===== Entrées répertoriées =====
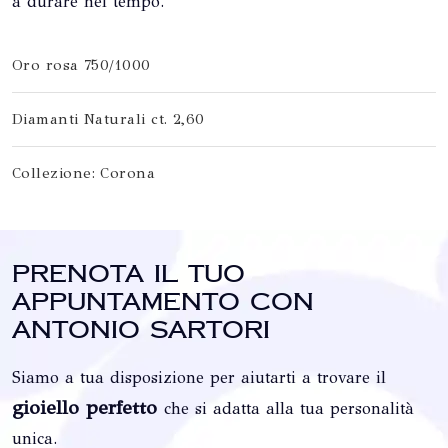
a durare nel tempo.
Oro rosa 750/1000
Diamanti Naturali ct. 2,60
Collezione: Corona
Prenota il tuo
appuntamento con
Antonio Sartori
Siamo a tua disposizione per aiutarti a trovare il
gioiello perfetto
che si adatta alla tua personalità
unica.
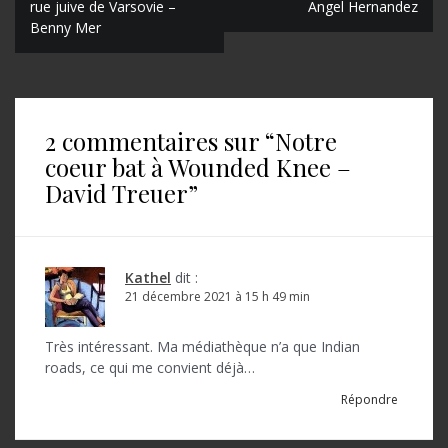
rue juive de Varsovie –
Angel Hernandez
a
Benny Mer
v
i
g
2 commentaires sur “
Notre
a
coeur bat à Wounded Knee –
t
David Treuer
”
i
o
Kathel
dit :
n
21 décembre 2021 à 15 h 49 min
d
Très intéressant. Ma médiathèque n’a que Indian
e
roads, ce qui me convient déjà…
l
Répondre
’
=====
===== Entrées répertoriées =====
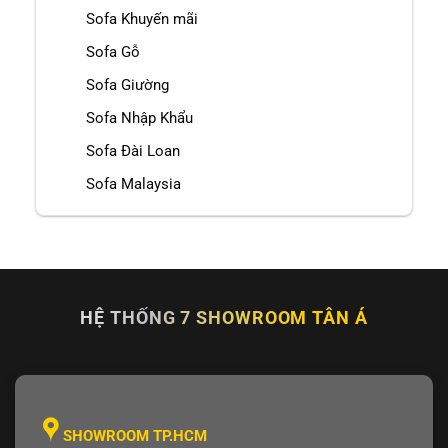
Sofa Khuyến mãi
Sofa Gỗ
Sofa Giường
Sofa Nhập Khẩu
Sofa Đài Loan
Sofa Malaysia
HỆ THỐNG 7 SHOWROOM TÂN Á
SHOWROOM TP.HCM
=====
Travail à réaliser:
Relevez, dans la liste ci-dessus, chaque ligne où figure le mot « Sofa ».

Réponse ci-après:
Sofa Khuyến mãi
Sofa Gỗ
Sofa Giường
Sofa Nhập Khẩu
Sofa Đài Loan
Sofa Malaysia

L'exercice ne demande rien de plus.